Scott Gauntt, superintendent of the Westside School District in Jonesboro, said a chain of command was not in the district’s memorandum of understanding, but officials had a plan in place.

“We have a Craighead County Deputy as a School Resource Officer on campus [in addition to two other school resource officers provided by the district]so in case of an emergency, we have already set up the line of communication that we would follow,” he said.

Kimberly Mundell, spokesperson for the Arkansas Department of Education, said that currently the draft memorandum of understanding for school resource officers does not address how a response to an active shooter will be. managed.

“This is a law enforcement decision made at the time of the event; however, districts are encouraged to involve law enforcement as part of the exercise and security planning conducted by schools,” she said.


The 2018 recommendations did not include a “chain of command” recommendation, but Hollenbeck said most law enforcement policies and procedures were already in place.

“On an active shooter, the first person in command is the first officer on scene,” he said. “He doesn’t have to be a sergeant or chief of police when there’s an active threat to make the decision to stop that threat.”

Chris Chapmond, chief of the Hot Springs Police Department and president of the Arkansas Association of Chiefs of Police, agreed that the first responding officer was initially responsible for the scene.

“It allows officers to act, but also eliminates any confusion during an active shooter situation,” he said.

Chapmond said it was important because things can get chaotic once other law enforcement arrives on the scene.

“Officers on the ground make those initial decisions until eventually someone who is their superior has to take over,” he said. “In a large county, you can get help from all local entities, including Game and Fish. That’s why we need a unified command system.”

Chapmond said the current model means a law enforcement officer may not be the most qualified person to take command.

“The most qualified person can be anyone from any department,” he said. “Egos need to be checked and left at the door. That means the fire chief may be the most qualified person, or the director of emergency management may be the most qualified person depending on the situation.

“All that matters is that a joint unified command can prepare you for the stage.”

Members of the Arkansas State Police typically arrive on the scene during most crisis incidents, but Bill Sadler, a spokesman for the state agency, said that doesn’t mean necessarily that the state police will take control of the situation.

Depending on the circumstances, Sadler said, most local jurisdictions are aware of the personnel and equipment resources the state police can provide and regularly call on the state police for assistance.

“In some cases, the local jurisdiction may direct the state police to take command and control or lead, or work together through a unified command,” he said.

Sadler said in an example of a potential school shooting that local police or the sheriff’s office would initially respond and upon arrival they may request assistance from state police.

“Once the soldier is there, he contacts his supervisor and explains what assistance is requested,” Sadler said.

Sadler said which agency would take control of a unified command would depend on the specific request of the local jurisdiction.

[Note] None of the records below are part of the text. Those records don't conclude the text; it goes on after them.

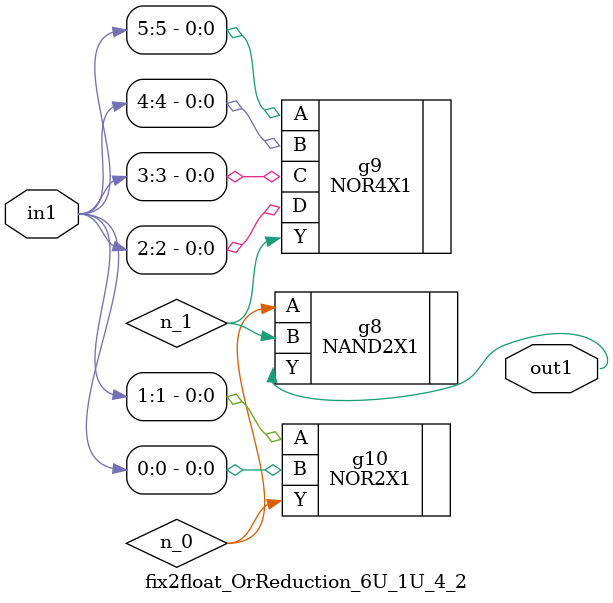
<source format=v>
`timescale 1ps / 1ps


module fix2float_OrReduction_6U_1U_4_2(in1, out1);
  input [5:0] in1;
  output out1;
  wire [5:0] in1;
  wire out1;
  wire n_0, n_1;
  NAND2X1 g8(.A (n_0), .B (n_1), .Y (out1));
  NOR4X1 g9(.A (in1[5]), .B (in1[4]), .C (in1[3]), .D (in1[2]), .Y
       (n_1));
  NOR2X1 g10(.A (in1[1]), .B (in1[0]), .Y (n_0));
endmodule



</source>
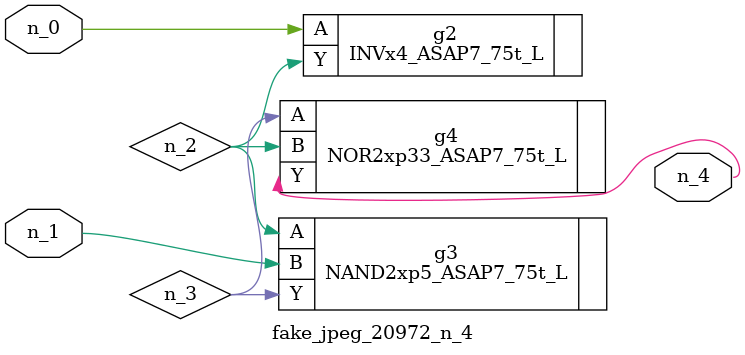
<source format=v>
module fake_jpeg_20972_n_4 (n_0, n_1, n_4);

input n_0;
input n_1;

output n_4;

wire n_2;
wire n_3;

INVx4_ASAP7_75t_L g2 ( 
.A(n_0),
.Y(n_2)
);

NAND2xp5_ASAP7_75t_L g3 ( 
.A(n_2),
.B(n_1),
.Y(n_3)
);

NOR2xp33_ASAP7_75t_L g4 ( 
.A(n_3),
.B(n_2),
.Y(n_4)
);


endmodule
</source>
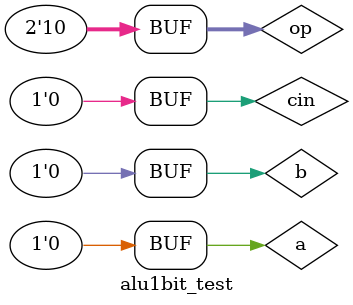
<source format=sv>
module alu1bit_test;

logic a;
logic b;
logic cin;
logic [1:0] op;
logic s;
logic cout;

alu1bit alu1bit(.a(a), .b(b), .cin(cin), .op(op), .s(s), .cout(cout));

initial begin
    a = 1'b0;
    b = 1'b0;
    cin = 1'b0;
    op = {2'b10};

    #90;
    
    a = 1'b1;
    b = 1'b0;
    cin = 1'b0;
    op = {2'b10};

    #66;
    
    a = 1'b0;
    b = 1'b0;
    cin = 1'b0;
    op = {2'b10};

    #62;
end

endmodule

</source>
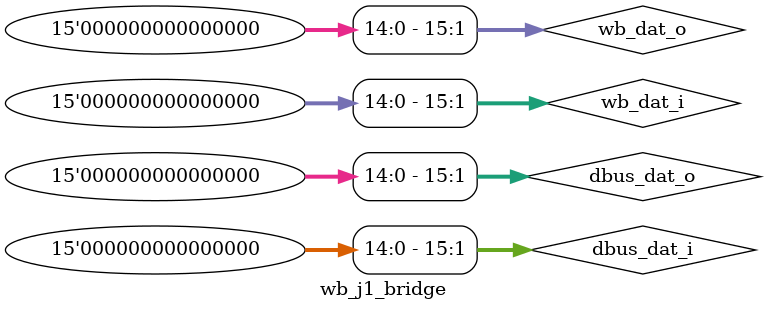
<source format=sv>
/* Bridge Wishbone to J1 ibus() and dbus() interfaces */

module wb_j1_bridge
  (if_ibus.slave ibus,
   if_dbus.slave dbus,
   if_wb.master  wb);

   wire  [15:0] dbus_dat_i, wb_dat_i;
   logic [15:0] dbus_dat_o, wb_dat_o;

`ifdef NO_MODPORT_EXPRESSIONS
   assign dbus_dat_i = dbus.dat_m;
   assign dbus.dat_s = dbus_dat_o;
   assign wb_dat_i   = wb.dat_s;
   assign wb.dat_m   = wb_dat_o;
`else
   assign dbus_dat_i = dbus.dat_i;
   assign dbus.dat_o = dbus_dat_o;
   assign wb_dat_i   = wb.dat_i;
   assign wb.dat_o   = wb_dat_o;
`endif

   /* connect to Wishbone interface with no wait states */
   always_comb
     begin
        wb.adr     = ibus.re ? ibus.adr : dbus.adr;
        wb.stb     = ibus.re | dbus.re | dbus.we;
        wb.cyc     = wb.stb | wb.ack; // FIXME
        wb.we      = dbus.we;
        wb_dat_o   = dbus_dat_i;
        ibus.dat   = wb_dat_i;
        dbus_dat_o = wb_dat_i;
     end
endmodule

</source>
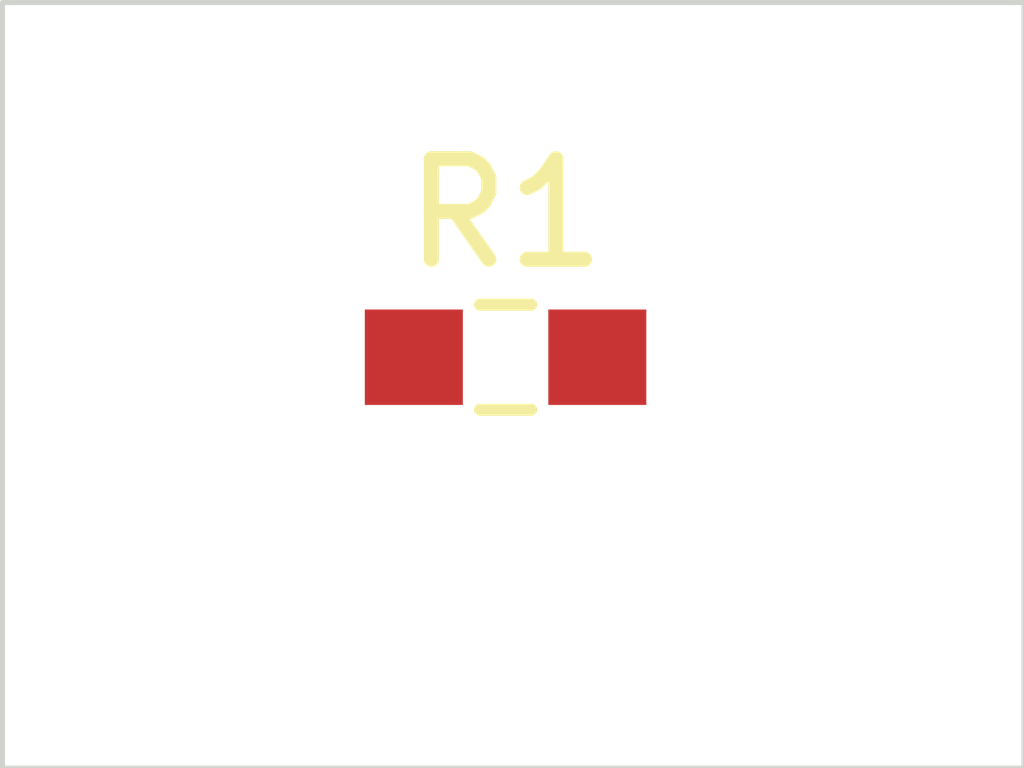
<source format=kicad_pcb>
(kicad_pcb (version 20171130) (host pcbnew "(5.1.10)-1")

  (general
    (thickness 1.6)
    (drawings 4)
    (tracks 0)
    (zones 0)
    (modules 1)
    (nets 3)
  )

  (page A4)
  (layers
    (0 F.Cu signal)
    (31 B.Cu signal)
    (32 B.Adhes user)
    (33 F.Adhes user)
    (34 B.Paste user)
    (35 F.Paste user)
    (36 B.SilkS user)
    (37 F.SilkS user)
    (38 B.Mask user)
    (39 F.Mask user)
    (40 Dwgs.User user)
    (41 Cmts.User user)
    (42 Eco1.User user)
    (43 Eco2.User user)
    (44 Edge.Cuts user)
    (45 Margin user)
    (46 B.CrtYd user)
    (47 F.CrtYd user)
    (48 B.Fab user)
    (49 F.Fab user)
  )

  (setup
    (last_trace_width 0.25)
    (trace_clearance 0.2)
    (zone_clearance 0.508)
    (zone_45_only no)
    (trace_min 0.2)
    (via_size 0.8)
    (via_drill 0.4)
    (via_min_size 0.4)
    (via_min_drill 0.3)
    (uvia_size 0.3)
    (uvia_drill 0.1)
    (uvias_allowed no)
    (uvia_min_size 0.2)
    (uvia_min_drill 0.1)
    (edge_width 0.05)
    (segment_width 0.2)
    (pcb_text_width 0.3)
    (pcb_text_size 1.5 1.5)
    (mod_edge_width 0.12)
    (mod_text_size 1 1)
    (mod_text_width 0.15)
    (pad_size 0.975 0.95)
    (pad_drill 0)
    (pad_to_mask_clearance 0)
    (aux_axis_origin 0 0)
    (visible_elements FFFFFF7F)
    (pcbplotparams
      (layerselection 0x01000_7fffffff)
      (usegerberextensions true)
      (usegerberattributes false)
      (usegerberadvancedattributes false)
      (creategerberjobfile false)
      (gerberprecision 5)
      (excludeedgelayer true)
      (linewidth 0.100000)
      (plotframeref false)
      (viasonmask false)
      (mode 1)
      (useauxorigin true)
      (hpglpennumber 1)
      (hpglpenspeed 20)
      (hpglpendiameter 15.000000)
      (psnegative false)
      (psa4output false)
      (plotreference false)
      (plotvalue false)
      (plotinvisibletext true)
      (padsonsilk true)
      (subtractmaskfromsilk false)
      (outputformat 1)
      (mirror false)
      (drillshape 0)
      (scaleselection 1)
      (outputdirectory "Fab/"))
  )

  (net 0 "")
  (net 1 "Net-(R1-Pad2)")
  (net 2 "Net-(R1-Pad1)")

  (net_class Default "This is the default net class."
    (clearance 0.2)
    (trace_width 0.25)
    (via_dia 0.8)
    (via_drill 0.4)
    (uvia_dia 0.3)
    (uvia_drill 0.1)
    (add_net "Net-(R1-Pad1)")
    (add_net "Net-(R1-Pad2)")
  )

  (module Resistor_SMD:R_0603_1608Metric_Pad0.98x0.95mm_HandSolder (layer F.Cu) (tedit 61740D8E) (tstamp 61746CD1)
    (at 139.6238 100.0506)
    (descr "Resistor SMD 0603 (1608 Metric), square (rectangular) end terminal, IPC_7351 nominal with elongated pad for handsoldering. (Body size source: IPC-SM-782 page 72, https://www.pcb-3d.com/wordpress/wp-content/uploads/ipc-sm-782a_amendment_1_and_2.pdf), generated with kicad-footprint-generator")
    (tags "resistor handsolder")
    (path /617511C4)
    (attr smd)
    (fp_text reference R1 (at 0 -1.43) (layer F.SilkS)
      (effects (font (size 1 1) (thickness 0.15)))
    )
    (fp_text value R (at 0 1.43) (layer F.Fab)
      (effects (font (size 1 1) (thickness 0.15)))
    )
    (fp_text user %R (at 0 0) (layer F.Fab)
      (effects (font (size 0.4 0.4) (thickness 0.06)))
    )
    (fp_line (start -0.8 0.4125) (end -0.8 -0.4125) (layer F.Fab) (width 0.1))
    (fp_line (start -0.8 -0.4125) (end 0.8 -0.4125) (layer F.Fab) (width 0.1))
    (fp_line (start 0.8 -0.4125) (end 0.8 0.4125) (layer F.Fab) (width 0.1))
    (fp_line (start 0.8 0.4125) (end -0.8 0.4125) (layer F.Fab) (width 0.1))
    (fp_line (start -0.254724 -0.5225) (end 0.254724 -0.5225) (layer F.SilkS) (width 0.12))
    (fp_line (start -0.254724 0.5225) (end 0.254724 0.5225) (layer F.SilkS) (width 0.12))
    (fp_line (start -1.65 0.73) (end -1.65 -0.73) (layer F.CrtYd) (width 0.05))
    (fp_line (start -1.65 -0.73) (end 1.65 -0.73) (layer F.CrtYd) (width 0.05))
    (fp_line (start 1.65 -0.73) (end 1.65 0.73) (layer F.CrtYd) (width 0.05))
    (fp_line (start 1.65 0.73) (end -1.65 0.73) (layer F.CrtYd) (width 0.05))
    (pad 2 smd rect (at 0.9125 0) (size 0.975 0.95) (layers F.Cu F.Paste F.Mask)
      (net 1 "Net-(R1-Pad2)"))
    (pad 1 smd rect (at -0.9125 0) (size 0.975 0.95) (layers F.Cu F.Paste F.Mask)
      (net 2 "Net-(R1-Pad1)"))
    (model ${KISYS3DMOD}/Resistor_SMD.3dshapes/R_0603_1608Metric.wrl
      (at (xyz 0 0 0))
      (scale (xyz 1 1 1))
      (rotate (xyz 0 0 0))
    )
  )

  (gr_line (start 134.62 104.14) (end 134.62 96.52) (layer Edge.Cuts) (width 0.05) (tstamp 61746CE4))
  (gr_line (start 144.78 104.14) (end 134.62 104.14) (layer Edge.Cuts) (width 0.05))
  (gr_line (start 144.78 96.52) (end 144.78 104.14) (layer Edge.Cuts) (width 0.05))
  (gr_line (start 134.62 96.52) (end 144.78 96.52) (layer Edge.Cuts) (width 0.05))

)

</source>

“For example, State Police SWAT has a standing policy with local sheriffs or police chiefs that if you want SWAT to intervene, we will have the sheriff or police chief pull their people out and bring in the ASP,” he said.

Sadler said a unified response may have been discussed previously, but it was always on a case-by-case basis and the decision of the local police department.

Hollenbeck said while there are plans in place for how to respond to an active shooter threat and how the chain of command will work, it’s important to unify it because it will help document the plan for the audience.

“Our students and staff have a right to hear and know that these officers know exactly what to do in an active shooter situation, and that is to eliminate the threat as soon as possible,” he said.